En Navidad nuestro espíritu se abre a la esperanza contemplando la gloria divina oculta en la pobreza de un Niño envuelto en pañales y acostado en un pesebre: es el Creador del universo reducido a la impotencia de un recién nacido. Aceptar esta paradoja, la paradoja de la Navidad, es descubrir la Verdad que nos hace libres y el Amor que transforma la existencia. En la noche de Belén, el Redentor se hace uno de nosotros, para ser compañero nuestro en los caminos insidiosos de la historia. Tomemos la mano que él nos tiende: es una mano que no nos quiere quitar nada, sino sólo dar.

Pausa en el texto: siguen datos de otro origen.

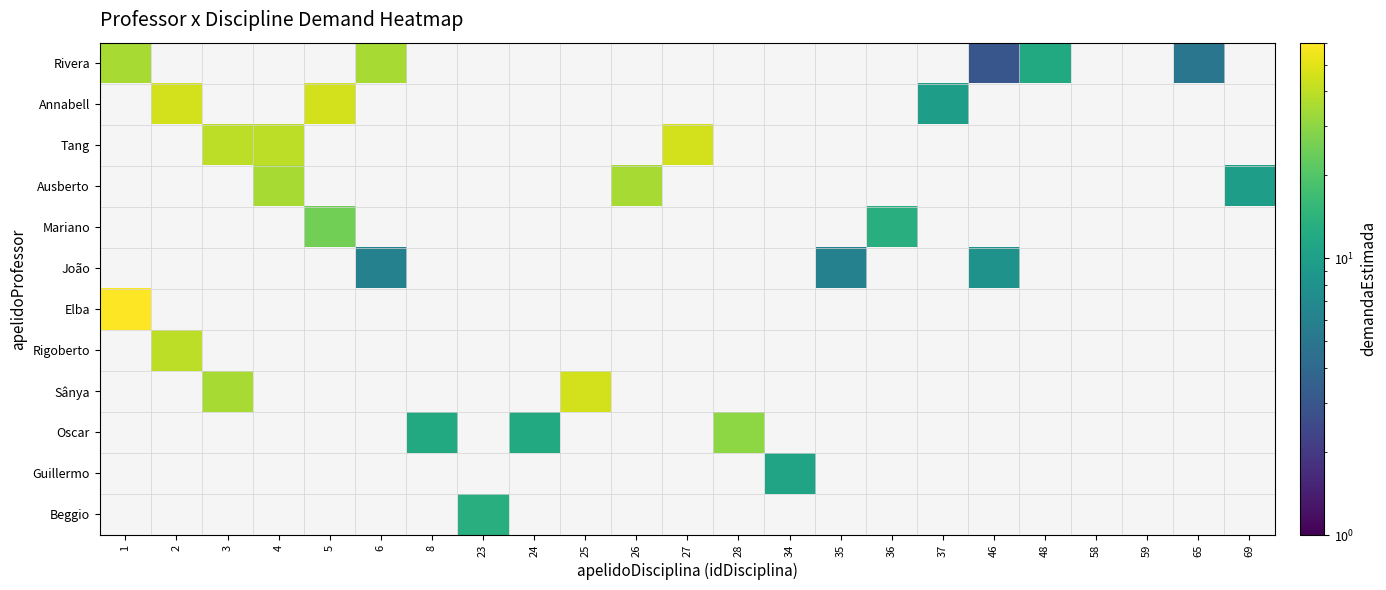

What is the total value across all series at 27?

45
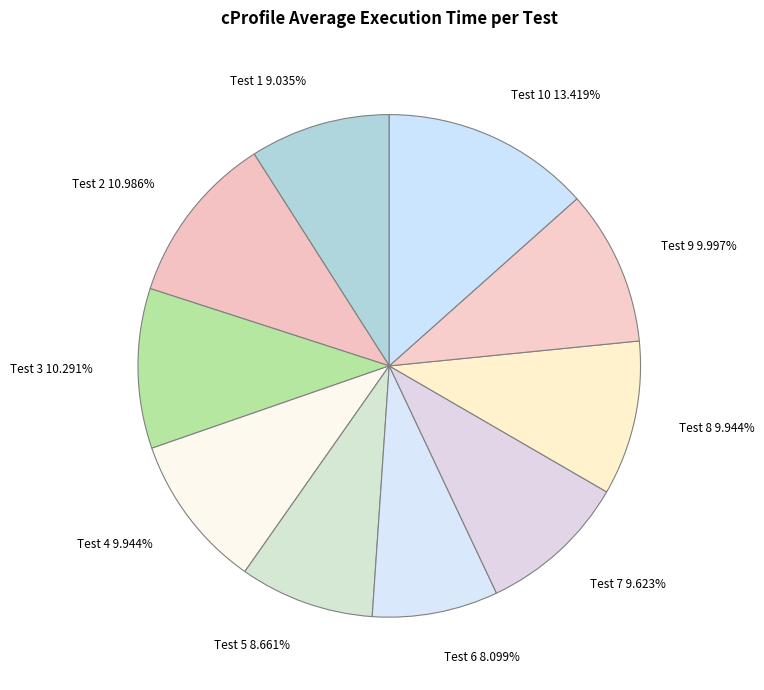

Between Test 5 8.661% and Test 10 13.419%, which is larger?

Test 10 13.419%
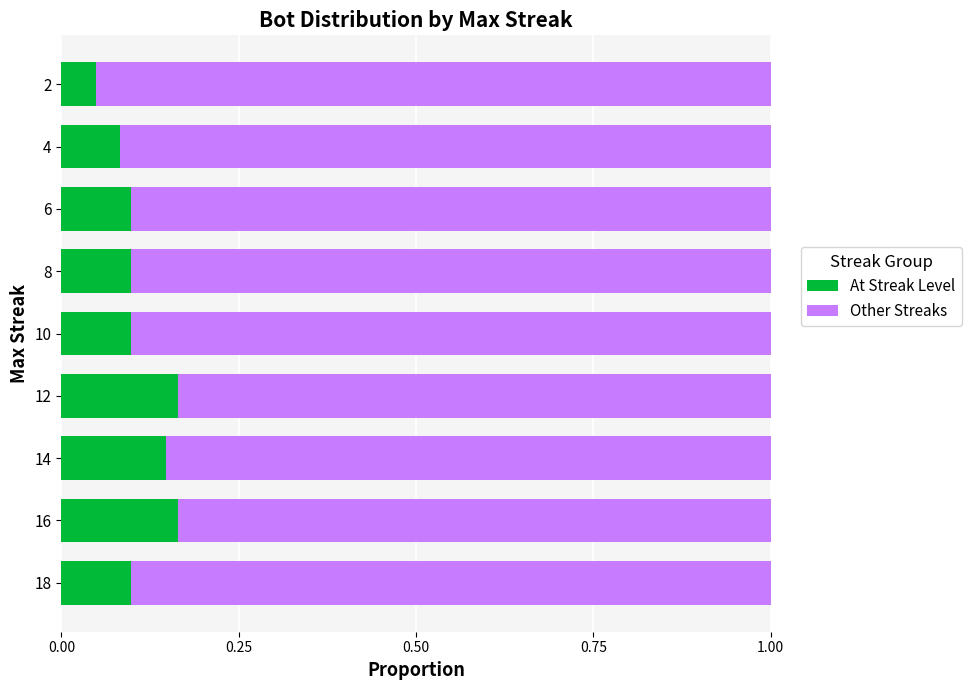

The value of At Streak Level at 8 is 0.1. True or false?

True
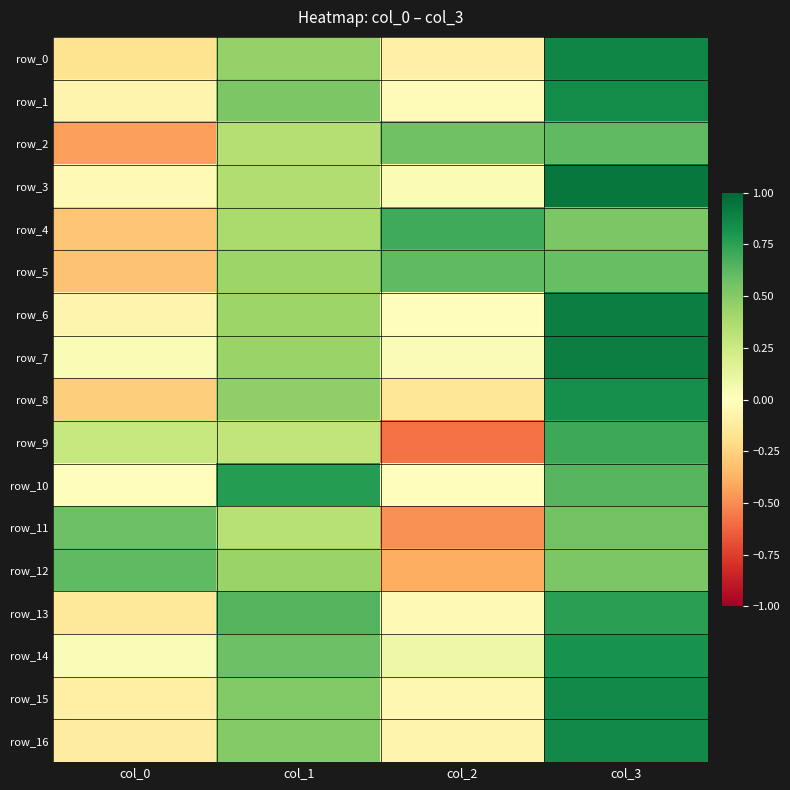

What is the sum of the row_4 values at col_0 and col_2?

0.4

Entremos con los pastores en la cueva de Belén, bajo la mirada amorosa de María, testigo silencioso del prodigioso nacimiento. Que ella nos ayude a vivir una feliz Navidad; que ella nos enseñe a guardar en el corazón el misterio de Dios, que se ha hecho hombre por nosotros; que ella nos guíe para dar al mundo testimonio de su verdad, de su amor y de su paz.